CHAPTER XI.

THE COLONISTS OF COLE'S HILL.

The next day both Carver and Bradford were forced to succumb under the epidemic already raging among the colonists, and in another fortnight the hospital and Common house were crowded to their utmost capacity with the beds of the ill and dying. The terrible colds taken in the various explorations, the vile food and bad air of the brig, with the want of ordinary comforts on shore, were at last bearing their fruit in a combination of scurvy, rheumatism, and typhoid fever of a malignant type. On board ship matters were even worse than on shore, and Jones, who would willingly have abandoned the settlers as soon as they were debarked, found himself, perforce, a sharer in their distress through the illness and death of his crew, and the danger of running short of provisions.

The day came at length when of all the company, numbering a hundred and one when they landed, only seven remained able either to nurse the sick or bury the dead, and hour by hour, as these met about their complicated duties, they studied each others faces, in terror of seeing the fatal signs that yet one more was stricken down, and the annihilation of the settlement one step farther advanced.

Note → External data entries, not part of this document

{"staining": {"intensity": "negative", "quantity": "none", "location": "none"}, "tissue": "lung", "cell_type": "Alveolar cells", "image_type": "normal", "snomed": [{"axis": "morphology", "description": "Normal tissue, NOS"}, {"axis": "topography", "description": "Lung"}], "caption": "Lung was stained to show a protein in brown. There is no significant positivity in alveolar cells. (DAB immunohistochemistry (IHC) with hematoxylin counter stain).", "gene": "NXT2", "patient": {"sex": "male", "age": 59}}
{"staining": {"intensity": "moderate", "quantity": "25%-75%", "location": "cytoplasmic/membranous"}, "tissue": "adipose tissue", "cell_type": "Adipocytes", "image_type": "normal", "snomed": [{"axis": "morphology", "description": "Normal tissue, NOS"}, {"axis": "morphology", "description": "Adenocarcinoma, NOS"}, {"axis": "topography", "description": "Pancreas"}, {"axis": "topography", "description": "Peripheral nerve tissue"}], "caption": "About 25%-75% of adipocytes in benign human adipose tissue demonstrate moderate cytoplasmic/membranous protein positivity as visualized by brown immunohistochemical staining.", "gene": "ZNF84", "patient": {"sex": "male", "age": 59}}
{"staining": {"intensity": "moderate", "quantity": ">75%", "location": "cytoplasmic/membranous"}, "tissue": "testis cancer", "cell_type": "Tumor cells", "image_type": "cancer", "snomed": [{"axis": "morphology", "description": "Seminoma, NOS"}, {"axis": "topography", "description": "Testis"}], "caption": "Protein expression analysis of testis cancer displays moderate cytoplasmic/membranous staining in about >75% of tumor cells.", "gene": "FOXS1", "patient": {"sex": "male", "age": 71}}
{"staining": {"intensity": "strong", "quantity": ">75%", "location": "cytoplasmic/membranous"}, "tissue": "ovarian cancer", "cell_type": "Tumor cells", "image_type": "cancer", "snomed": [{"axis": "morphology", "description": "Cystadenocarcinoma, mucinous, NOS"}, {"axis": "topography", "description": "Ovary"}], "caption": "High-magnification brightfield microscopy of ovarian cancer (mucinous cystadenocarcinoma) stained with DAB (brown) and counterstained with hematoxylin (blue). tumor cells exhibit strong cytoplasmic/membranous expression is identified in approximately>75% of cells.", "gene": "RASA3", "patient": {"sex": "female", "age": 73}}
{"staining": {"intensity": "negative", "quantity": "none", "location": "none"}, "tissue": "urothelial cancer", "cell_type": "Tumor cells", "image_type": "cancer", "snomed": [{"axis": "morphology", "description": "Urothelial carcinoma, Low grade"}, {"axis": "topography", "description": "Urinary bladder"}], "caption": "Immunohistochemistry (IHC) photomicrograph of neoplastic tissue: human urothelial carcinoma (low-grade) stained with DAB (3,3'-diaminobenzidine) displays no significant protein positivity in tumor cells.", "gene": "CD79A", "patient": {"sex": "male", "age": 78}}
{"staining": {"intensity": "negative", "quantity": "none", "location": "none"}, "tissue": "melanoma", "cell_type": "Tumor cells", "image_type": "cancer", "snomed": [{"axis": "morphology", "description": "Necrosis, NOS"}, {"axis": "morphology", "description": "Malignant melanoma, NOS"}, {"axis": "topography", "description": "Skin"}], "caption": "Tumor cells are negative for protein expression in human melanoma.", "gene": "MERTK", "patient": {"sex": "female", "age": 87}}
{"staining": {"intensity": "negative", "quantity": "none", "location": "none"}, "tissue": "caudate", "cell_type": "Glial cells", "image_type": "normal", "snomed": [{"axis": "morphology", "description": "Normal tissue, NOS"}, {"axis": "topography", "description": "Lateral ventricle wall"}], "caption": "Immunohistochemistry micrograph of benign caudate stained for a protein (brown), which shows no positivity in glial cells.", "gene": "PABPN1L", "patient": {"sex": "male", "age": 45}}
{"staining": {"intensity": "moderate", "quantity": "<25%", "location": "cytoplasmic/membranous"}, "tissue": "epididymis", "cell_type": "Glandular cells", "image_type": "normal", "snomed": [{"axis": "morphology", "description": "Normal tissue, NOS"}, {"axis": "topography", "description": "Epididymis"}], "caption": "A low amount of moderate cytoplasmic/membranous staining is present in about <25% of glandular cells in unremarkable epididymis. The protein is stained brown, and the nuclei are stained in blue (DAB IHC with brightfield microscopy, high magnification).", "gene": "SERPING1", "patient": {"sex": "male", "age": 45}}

Of these seven, two were Elder Brewster and Myles Standish, and well did they prove themselves fit to be rulers among the people, for they became servants of all, without hesitation and without affectation, nursing, cooking, dressing loathsome wounds, and ministering in all those homely ways repugnant to refined senses, and especially, perhaps, to the dignity of man. The doctor also kept on foot, although terribly worn with sleeplessness, fatigue, and rheumatism; Peter Browne, none the worse for his day and night in the woods, with Francis Eaton to help him, took charge of digging the graves and burying the dead, already in their silent colony along the brow of Cole's Hill, almost equaling their yet suffering comrades. The two remaining sound ones were Stephen Hopkins and Helen Billington, who, as the only female nurse, was called upon to attend the sick women, so far as she could; this, of course, gave but little time for each patient, and one night the doctor hurriedly said to Standish,—

"Captain, wilt have an eye to-night to those two beds in the corner? 'T is Priscilla Molines and Desire Minter, both shrewdly burned with fever, and needing medicine and care lest they should fall to raving before morning. I'd not ask thee, knowing all thou hast on hand, but goodwife Billington must not quit"—

"Nay, nay, what needs so many words," interrupted Standish. "Give me their medicine and directions, I can care for them well enow and for Bradford whose huckle-bone[4] giveth him sore distress to-night."

"I doubt me if he wins through," said the Doctor softly; "and White and Molines will never see the morning, and Mistress Winslow is going fast—well, I leave the maids and Bradford to thee."

"Ay, I'll do my best," replied Standish briefly.